ЧТО СДЕЛАТЬ:
[A] Кто, согласно источнику, сформулировал наиболее основательные претензии к «Зеркалу» на совместном заседании коллегии Госкино и секретариата правления кинематографистов?
[B] Перечислите все фильмы, которые по источнику обсуждали на совместном заседании коллегии Госкино и секретариата правления кинематографистов, вместе с указанными там режиссерами.

ИСТОЧНИК:

******************************

Фильм дразнил отсутствием общей фабульности, пренебрежением к стройному сюжету. Необходимость напрягаться, расшифровывать раздражала начальство. Ладно, простой инженер недопонял что-то, постеснялся спросить выходящих из зала. Заметил, что и обратиться за толкованием не к кому. Но ведь задел фильм-то! Набегала слеза! А почему, зачем — не его ума дело. Что взять с рядового зрителя? А вот людям на ответственных постах полагалось быть не менее искушенными в киноделе, чем критикам, соображающим, что к чему. Тут же выдают готовые концепции, определения стилевых приемов, вписывающих данное творение в исторический или мировой контекст. Так что ж для этого Тарковского «переводчика» рядом на просмотре сажать? Издевка, скрытая издевка. Поведения этот горе-деятель вызывающе лояльного, но ведь дерзок и глаза ненавистные. Кто так в кабинет заходит? С улыбкой, с радушием, выражая готовность следовать советам старших товарищей, люди к начальству являются. А этот ежом вкатывается, в шмотках своих фарцовских, и еще на твой советский галстук с усмешкой косит. Чуждый элемент. И как поднаторел своему руководству свинью подкладывать! Что ни фильм — скандал! Примерно так думал Филипп Ермаш и «лица, принимающие решение» в Госкино и Союзе кинематографистов. Да и коллеги по режиссерскому цеху особой любви к Тарковскому, относящемуся к их работам с открытым презрением, не испытывали.
На совместном заседании коллегии Госкино и секретариата правления кинематографистов обсуждали четыре фильма: «Самый жаркий месяц» Ю. Карасика, «Романс о влюбленных» А. Михалкова-Кончаловского, «Осень» А. Смирнова и «Зеркало». Относительно последнего, при всех мелких расхождениях в оценке, наиболее основательные претензии сформулировал тогдашний первый заместитель председателя Госкино В. Баскаков:
— Фильм поднимает интересные морально-этические проблемы, но разобраться в нем трудно. Это фильм для узкого круга зрителей, он элитарен. А кино, по самой своей сути, не может быть элитарным.

******************************

ИЗВЛЕЧЕННЫЕ ДАННЫЕ:
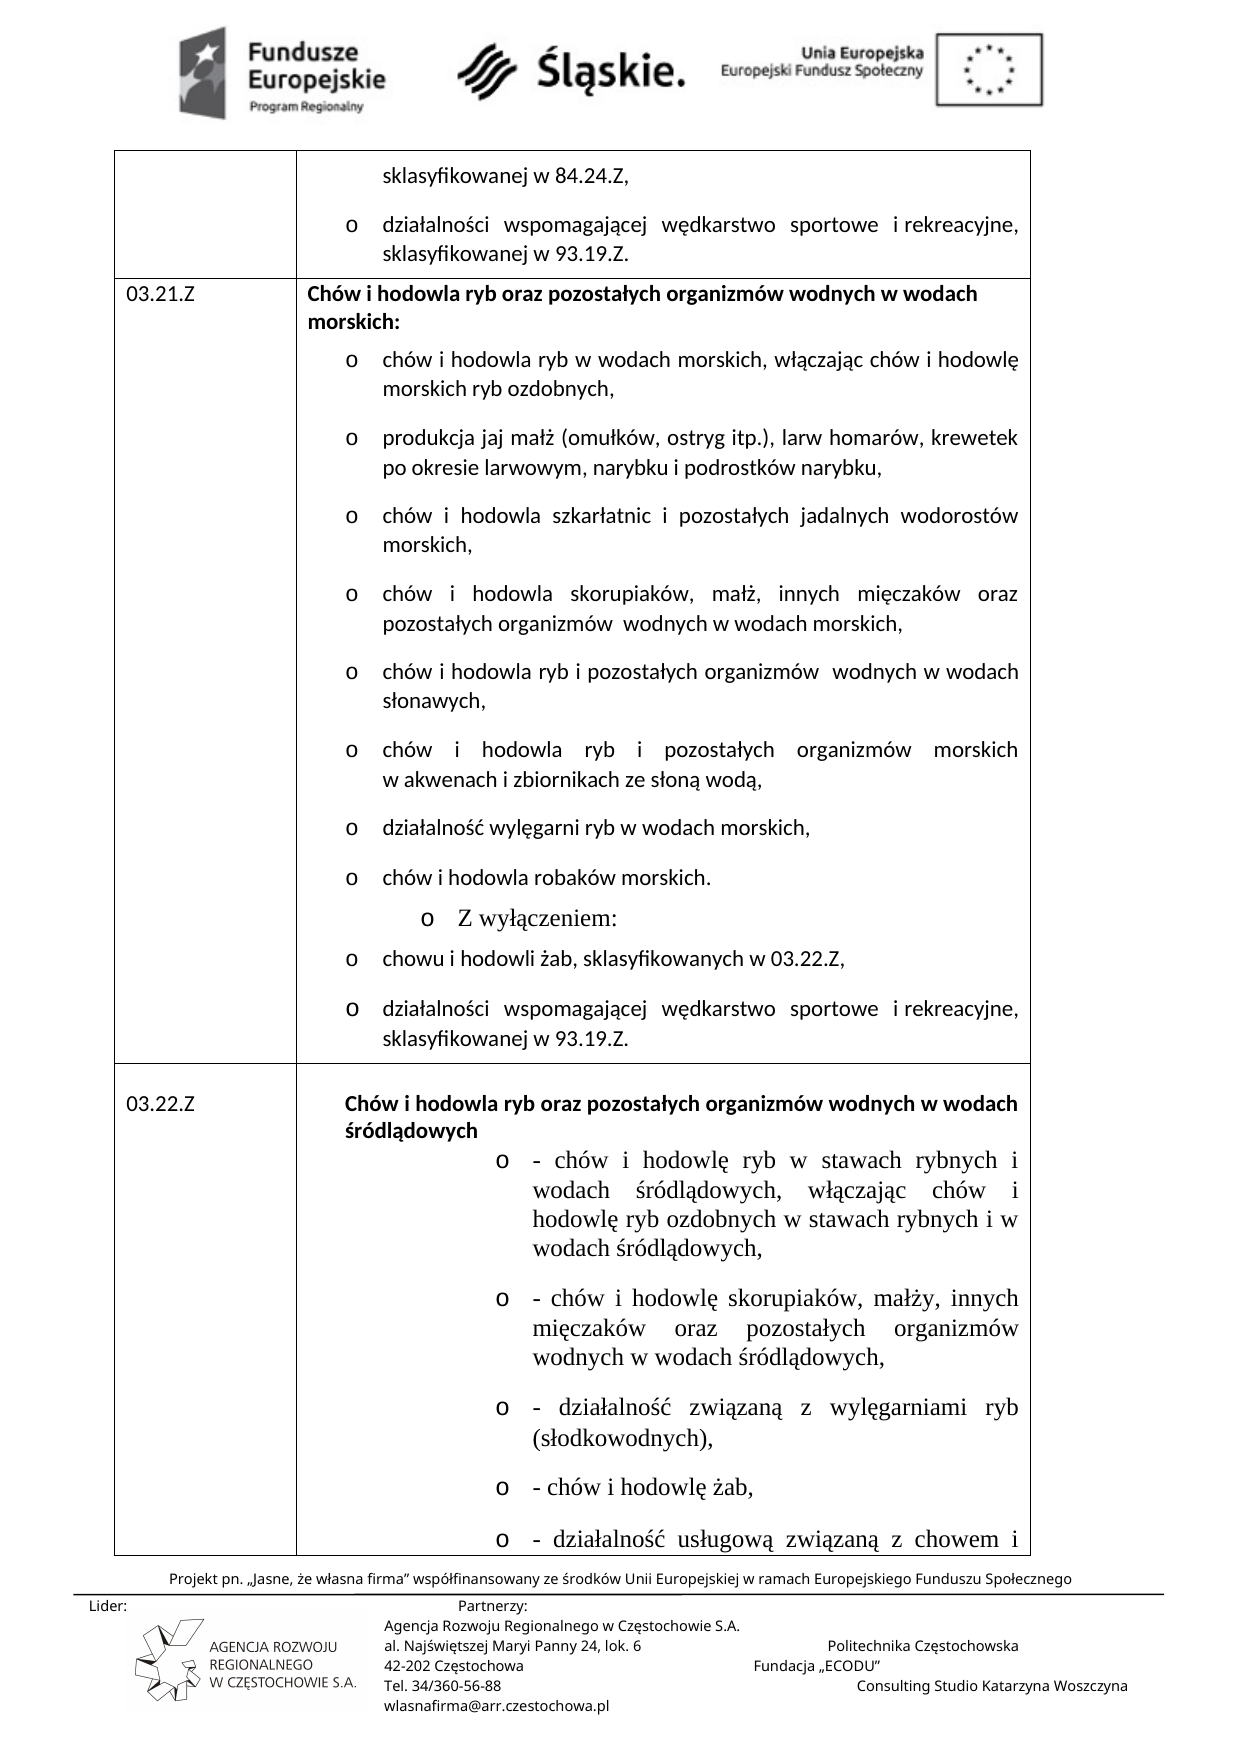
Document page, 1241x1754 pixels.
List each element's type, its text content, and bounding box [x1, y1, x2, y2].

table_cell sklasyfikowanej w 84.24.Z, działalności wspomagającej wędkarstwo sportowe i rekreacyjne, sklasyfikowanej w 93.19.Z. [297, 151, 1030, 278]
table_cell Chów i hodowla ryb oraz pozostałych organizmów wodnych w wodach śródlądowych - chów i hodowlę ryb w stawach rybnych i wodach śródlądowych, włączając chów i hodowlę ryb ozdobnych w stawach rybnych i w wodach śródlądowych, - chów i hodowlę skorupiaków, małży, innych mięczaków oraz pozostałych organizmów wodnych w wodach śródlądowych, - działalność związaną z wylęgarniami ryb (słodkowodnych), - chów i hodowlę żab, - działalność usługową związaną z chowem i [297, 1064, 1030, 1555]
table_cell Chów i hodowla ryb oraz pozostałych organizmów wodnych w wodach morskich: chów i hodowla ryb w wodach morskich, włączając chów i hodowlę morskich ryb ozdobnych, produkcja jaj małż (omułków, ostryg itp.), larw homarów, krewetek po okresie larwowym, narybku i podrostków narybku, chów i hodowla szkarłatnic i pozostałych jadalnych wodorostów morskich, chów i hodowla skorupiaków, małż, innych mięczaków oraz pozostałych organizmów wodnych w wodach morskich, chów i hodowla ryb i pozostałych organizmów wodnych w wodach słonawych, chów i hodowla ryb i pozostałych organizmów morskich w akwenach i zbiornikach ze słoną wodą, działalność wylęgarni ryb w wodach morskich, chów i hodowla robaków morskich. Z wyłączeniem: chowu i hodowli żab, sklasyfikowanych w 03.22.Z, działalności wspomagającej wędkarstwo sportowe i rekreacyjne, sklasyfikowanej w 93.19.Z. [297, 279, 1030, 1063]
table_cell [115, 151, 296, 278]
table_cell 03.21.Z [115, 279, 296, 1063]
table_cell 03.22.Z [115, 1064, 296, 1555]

******************************

РЕШЕНИЯ ЗАДАНИЙ:
[A] Тогдашний первый заместитель председателя Госкино В. Баскаков.

[B]
- «Самый жаркий месяц», Ю. Карасик
- «Романс о влюбленных», А. Михалков-Кончаловский
- «Осень», А. Смирнов
- «Зеркало», режиссер при нем не указан